━━━━━ Dataset extract

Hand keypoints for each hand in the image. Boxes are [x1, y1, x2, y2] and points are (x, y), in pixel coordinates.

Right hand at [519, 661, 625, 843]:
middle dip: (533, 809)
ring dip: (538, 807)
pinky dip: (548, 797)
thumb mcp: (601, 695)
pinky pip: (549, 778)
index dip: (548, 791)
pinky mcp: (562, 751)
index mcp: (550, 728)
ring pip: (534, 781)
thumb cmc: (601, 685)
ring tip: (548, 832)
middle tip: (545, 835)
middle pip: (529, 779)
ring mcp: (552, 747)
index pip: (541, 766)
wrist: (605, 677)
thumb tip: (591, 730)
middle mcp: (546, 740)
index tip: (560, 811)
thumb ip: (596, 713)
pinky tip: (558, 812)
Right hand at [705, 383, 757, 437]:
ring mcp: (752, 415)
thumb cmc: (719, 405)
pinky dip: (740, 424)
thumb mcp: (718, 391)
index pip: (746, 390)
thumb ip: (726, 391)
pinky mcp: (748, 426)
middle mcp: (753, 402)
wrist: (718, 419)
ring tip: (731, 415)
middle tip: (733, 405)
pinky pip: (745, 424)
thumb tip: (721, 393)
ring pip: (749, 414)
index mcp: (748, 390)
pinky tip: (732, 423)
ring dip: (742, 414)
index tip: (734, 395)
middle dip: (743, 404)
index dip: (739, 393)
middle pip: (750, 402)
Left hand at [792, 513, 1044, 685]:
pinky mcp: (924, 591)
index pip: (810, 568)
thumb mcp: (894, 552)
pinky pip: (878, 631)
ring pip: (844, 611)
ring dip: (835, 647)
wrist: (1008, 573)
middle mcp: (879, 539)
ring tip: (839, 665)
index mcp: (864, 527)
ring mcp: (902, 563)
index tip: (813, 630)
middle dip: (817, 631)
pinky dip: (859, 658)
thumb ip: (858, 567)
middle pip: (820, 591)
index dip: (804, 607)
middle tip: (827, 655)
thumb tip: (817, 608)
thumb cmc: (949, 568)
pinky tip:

━━━━━━━━━━

**Exercise directions**
All the lines above need to be printed again, exactly.

**Result of this task**
Hand keypoints for each hand in the image. Boxes are [x1, y1, x2, y2] and points are (x, y), in pixel coordinates.

Right hand at [519, 661, 625, 843]:
middle dip: (533, 809)
ring dip: (538, 807)
pinky dip: (548, 797)
thumb mcp: (601, 695)
pinky pip: (549, 778)
index dip: (548, 791)
pinky mcp: (562, 751)
index mcp: (550, 728)
ring pip: (534, 781)
thumb cmc: (601, 685)
ring tip: (548, 832)
middle tip: (545, 835)
middle pip: (529, 779)
ring mcp: (552, 747)
index pip: (541, 766)
wrist: (605, 677)
thumb tip: (591, 730)
middle mcp: (546, 740)
index tip: (560, 811)
thumb ip: (596, 713)
pinky tip: (558, 812)
Right hand at [705, 383, 757, 437]:
ring mcp: (752, 415)
thumb cmc: (719, 405)
pinky dip: (740, 424)
thumb mcp: (718, 391)
index pip: (746, 390)
thumb ip: (726, 391)
pinky mcp: (748, 426)
middle mcp: (753, 402)
wrist: (718, 419)
ring tip: (731, 415)
middle tip: (733, 405)
pinky pip: (745, 424)
thumb tip: (721, 393)
ring pip: (749, 414)
index mcp: (748, 390)
pinky tip: (732, 423)
ring dip: (742, 414)
index tip: (734, 395)
middle dip: (743, 404)
index dip: (739, 393)
middle pip: (750, 402)
Left hand at [792, 513, 1044, 685]:
pinky mcp: (924, 591)
index pip: (810, 568)
thumb mcp: (894, 552)
pinky pip: (878, 631)
ring pip: (844, 611)
ring dip: (835, 647)
wrist: (1008, 573)
middle mcp: (879, 539)
ring tip: (839, 665)
index mcp: (864, 527)
ring mcp: (902, 563)
index tip: (813, 630)
middle dip: (817, 631)
pinky dip: (859, 658)
thumb ip: (858, 567)
middle pip: (820, 591)
index dip: (804, 607)
middle tip: (827, 655)
thumb tip: (817, 608)
thumb cmc: (949, 568)
pinky tip:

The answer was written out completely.